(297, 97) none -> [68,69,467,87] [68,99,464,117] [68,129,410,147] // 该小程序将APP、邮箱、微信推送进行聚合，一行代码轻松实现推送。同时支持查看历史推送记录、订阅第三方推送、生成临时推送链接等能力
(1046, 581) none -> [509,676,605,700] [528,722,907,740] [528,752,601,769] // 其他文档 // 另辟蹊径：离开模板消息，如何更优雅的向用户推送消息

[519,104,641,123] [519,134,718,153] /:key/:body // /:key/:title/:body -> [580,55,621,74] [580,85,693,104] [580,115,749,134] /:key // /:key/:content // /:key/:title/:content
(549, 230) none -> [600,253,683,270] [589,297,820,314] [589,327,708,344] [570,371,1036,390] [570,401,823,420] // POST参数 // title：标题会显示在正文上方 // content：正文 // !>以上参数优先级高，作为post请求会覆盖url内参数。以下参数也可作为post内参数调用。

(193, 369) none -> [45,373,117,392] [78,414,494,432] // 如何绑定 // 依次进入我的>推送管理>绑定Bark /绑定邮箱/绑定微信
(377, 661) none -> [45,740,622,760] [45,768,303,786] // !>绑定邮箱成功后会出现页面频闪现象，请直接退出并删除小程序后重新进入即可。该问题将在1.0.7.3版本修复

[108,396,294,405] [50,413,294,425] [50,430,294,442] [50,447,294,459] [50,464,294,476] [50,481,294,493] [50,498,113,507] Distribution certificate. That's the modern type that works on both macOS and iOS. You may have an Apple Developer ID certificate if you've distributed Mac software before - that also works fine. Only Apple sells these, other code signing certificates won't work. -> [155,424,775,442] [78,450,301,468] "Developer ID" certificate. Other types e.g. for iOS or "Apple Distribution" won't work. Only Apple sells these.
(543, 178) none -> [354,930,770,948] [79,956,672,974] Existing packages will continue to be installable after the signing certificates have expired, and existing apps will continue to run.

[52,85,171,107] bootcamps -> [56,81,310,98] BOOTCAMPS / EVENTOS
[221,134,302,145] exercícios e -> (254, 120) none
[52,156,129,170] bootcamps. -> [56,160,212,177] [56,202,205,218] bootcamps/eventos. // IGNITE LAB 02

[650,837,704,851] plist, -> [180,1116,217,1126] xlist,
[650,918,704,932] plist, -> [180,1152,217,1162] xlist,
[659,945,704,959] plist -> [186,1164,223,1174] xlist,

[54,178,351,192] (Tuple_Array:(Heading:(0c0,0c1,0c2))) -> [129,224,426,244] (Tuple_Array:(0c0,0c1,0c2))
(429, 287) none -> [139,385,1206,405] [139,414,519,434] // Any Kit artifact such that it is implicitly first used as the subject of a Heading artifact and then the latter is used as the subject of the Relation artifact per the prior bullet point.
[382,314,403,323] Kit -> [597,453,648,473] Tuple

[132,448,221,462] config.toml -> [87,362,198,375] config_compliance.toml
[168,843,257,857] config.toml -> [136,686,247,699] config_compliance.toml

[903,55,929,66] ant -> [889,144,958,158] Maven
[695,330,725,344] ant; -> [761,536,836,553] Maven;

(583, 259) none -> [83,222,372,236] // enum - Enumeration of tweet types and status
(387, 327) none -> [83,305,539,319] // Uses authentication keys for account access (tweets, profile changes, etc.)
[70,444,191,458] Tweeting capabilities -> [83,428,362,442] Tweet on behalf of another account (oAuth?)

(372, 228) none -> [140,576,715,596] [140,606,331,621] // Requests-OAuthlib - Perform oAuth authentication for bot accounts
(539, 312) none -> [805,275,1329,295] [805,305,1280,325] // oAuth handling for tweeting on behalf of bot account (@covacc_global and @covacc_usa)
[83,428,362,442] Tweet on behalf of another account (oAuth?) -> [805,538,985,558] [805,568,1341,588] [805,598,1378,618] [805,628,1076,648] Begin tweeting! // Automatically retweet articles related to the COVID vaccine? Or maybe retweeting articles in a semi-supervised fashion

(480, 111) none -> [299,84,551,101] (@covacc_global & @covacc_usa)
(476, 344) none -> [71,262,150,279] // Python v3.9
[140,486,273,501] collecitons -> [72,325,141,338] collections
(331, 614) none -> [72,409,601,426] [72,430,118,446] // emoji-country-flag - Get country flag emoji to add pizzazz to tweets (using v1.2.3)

§ §

(Instructions to follow) Say, as a bare number, how many lines in the entries above include the string "config".

(Exercise output) 2